Pourtant, Monet est l'un des nombreux artistes contemporains – comme Gustave Caillebotte et Georges Seurat – dont les peintures sont une réponse aux mutations de la vie parisienne et à l'essor des banlieues et des villes autour de la capitale : mutation rendue possible par l'expansion du les chemins de fer. Saint-Lazare était une station que Monet aurait bien connue.

De là, les trains serpentaient hors de l'Ile de France, à travers les rivières et les champs, vers les stations balnéaires évoquées par Proust et vers la maison de Monet dans la campagne normande, près de l'Epte et de la Seine . Contrairement à ses visions du jardin et de la campagne, la réponse de Monet à la scène de la gare – ou plutôt des « réponses », car il y est revenu à plusieurs reprises – est celle de l'énergie et de la modernité urbaine.

Sous la verrière du hangar à locomotives, on aperçoit une impression du mouvement des personnes et de la puissance endormie des locomotives. C'est un tableau avec une impression d'appartenance immédiate et toujours reconnaissable : le va-et-vient d'une ville animée, et en arrière-plan, un soupçon de la pierre chaude caractéristique et des toits gris pâle de l'horizon parisien post-haussmannien, sur fond de Bleu brillant.

Il est difficile de retrouver, à cette distance du temps, l'effervescence que les chemins de fer ont suscitée dans presque toutes les couches de la société. Le Dictionnaire des idées reçues de Flaubert en plaisante : s'émerveiller devant cette merveille de l'époque était déjà devenu un cliché de la conversation du salon au café. Mais beaucoup d'autres étaient sérieux. Emile Zola a répondu avec admiration à l'œuvre de Monet, y voyant une réponse appropriée au nouveau rôle de l'artiste dans la vie moderne.

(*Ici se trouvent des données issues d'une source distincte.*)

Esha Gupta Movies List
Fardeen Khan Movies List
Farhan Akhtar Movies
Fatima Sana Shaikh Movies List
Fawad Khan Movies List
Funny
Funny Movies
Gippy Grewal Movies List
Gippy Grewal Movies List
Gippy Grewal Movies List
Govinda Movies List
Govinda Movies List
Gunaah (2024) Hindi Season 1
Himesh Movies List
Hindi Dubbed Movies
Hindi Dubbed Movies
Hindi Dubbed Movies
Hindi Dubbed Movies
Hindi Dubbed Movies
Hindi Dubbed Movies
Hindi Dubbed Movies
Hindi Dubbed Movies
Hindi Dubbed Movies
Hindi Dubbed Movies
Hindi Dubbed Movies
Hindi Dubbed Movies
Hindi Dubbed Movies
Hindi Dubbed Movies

«Monet», écrit-il, «est capable de transformer ce qui est généralement un endroit sale et graveleux en une scène paisible et belle», comparant l'approche des artistes des époques antérieures à la recherche du sublime dans le monde naturel qui les entoure. D'autres peintres ont également relevé le défi. Caillebotte et Edouard Manet, qui ont tous deux vécu à proximité, ont inclus les trains et l'infrastructure du chemin de fer dans leurs travaux.

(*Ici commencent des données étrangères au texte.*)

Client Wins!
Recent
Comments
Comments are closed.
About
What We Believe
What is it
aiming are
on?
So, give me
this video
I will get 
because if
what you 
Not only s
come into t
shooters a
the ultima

Ce n'était pas non plus uniquement une fascination nationale. Dans la lointaine Prague, Antonin Dvořák, neuf ans, a été captivé par la chaleur, l'odeur et le son des locomotives à vapeur qui desservaient la nouvelle ligne de chemin de fer vers sa capitale - beaucoup ont affirmé entendre leur puissance et leur rythme dans sa musique. Il dira plus tard : « J'aurais donné toutes mes symphonies pour inventer la locomotive.

La gare animée est un sujet impressionniste archétypal à d'autres égards également. Les effets éphémères et changeants de la vapeur offraient de brillantes possibilités à un artiste captivé par les qualités de la lumière et de la couleur. Des rayons de soleil inclinés depuis le toit et à travers la plate-forme ouverte permettent à Monet de démontrer sa subtilité d'œil et sa confiance personnelle en technique.

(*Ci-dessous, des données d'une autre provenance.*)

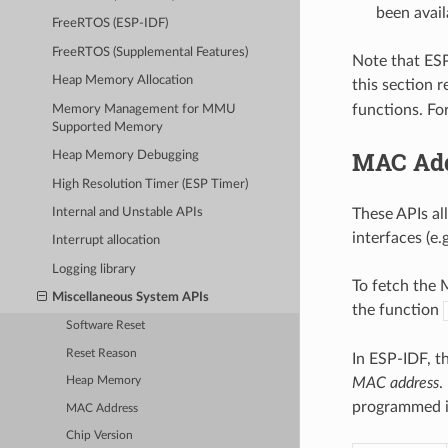
been avail
FreeRTOS (ESP-IDF)
FreeRTOS (Supplemental Features)
Note that ESP
Heap Memory Allocation
this section 
functions. Fo
Memory Management for MMU
Supported Memory
MAC Ad
Heap Memory Debugging
High Resolution Timer (ESP Timer)
These APIs al
Internal and Unstable APIs
interfaces (e.
Interrupt allocation
Logging library
To fetch the M
Miscellaneous System APIs
the function
Software Reset
Reset Reason
In ESP-IDF, t
MAC address
.
Heap Memory
programmed in
MAC Address
Chip Version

Il révèle également la dette des impressionnistes, dans la vision et le traitement du sujet, envers Turner, le grand représentant anglais de la peinture en lumière. Rain, Steam, and Speed - The Great Western Railway (1844) - à la National Gallery de Londres, avec l'un des tableaux de Monet représentant la gare Saint-Lazare - exprime une grande partie de la même fascination pour l'impression et le moment de l'expérience.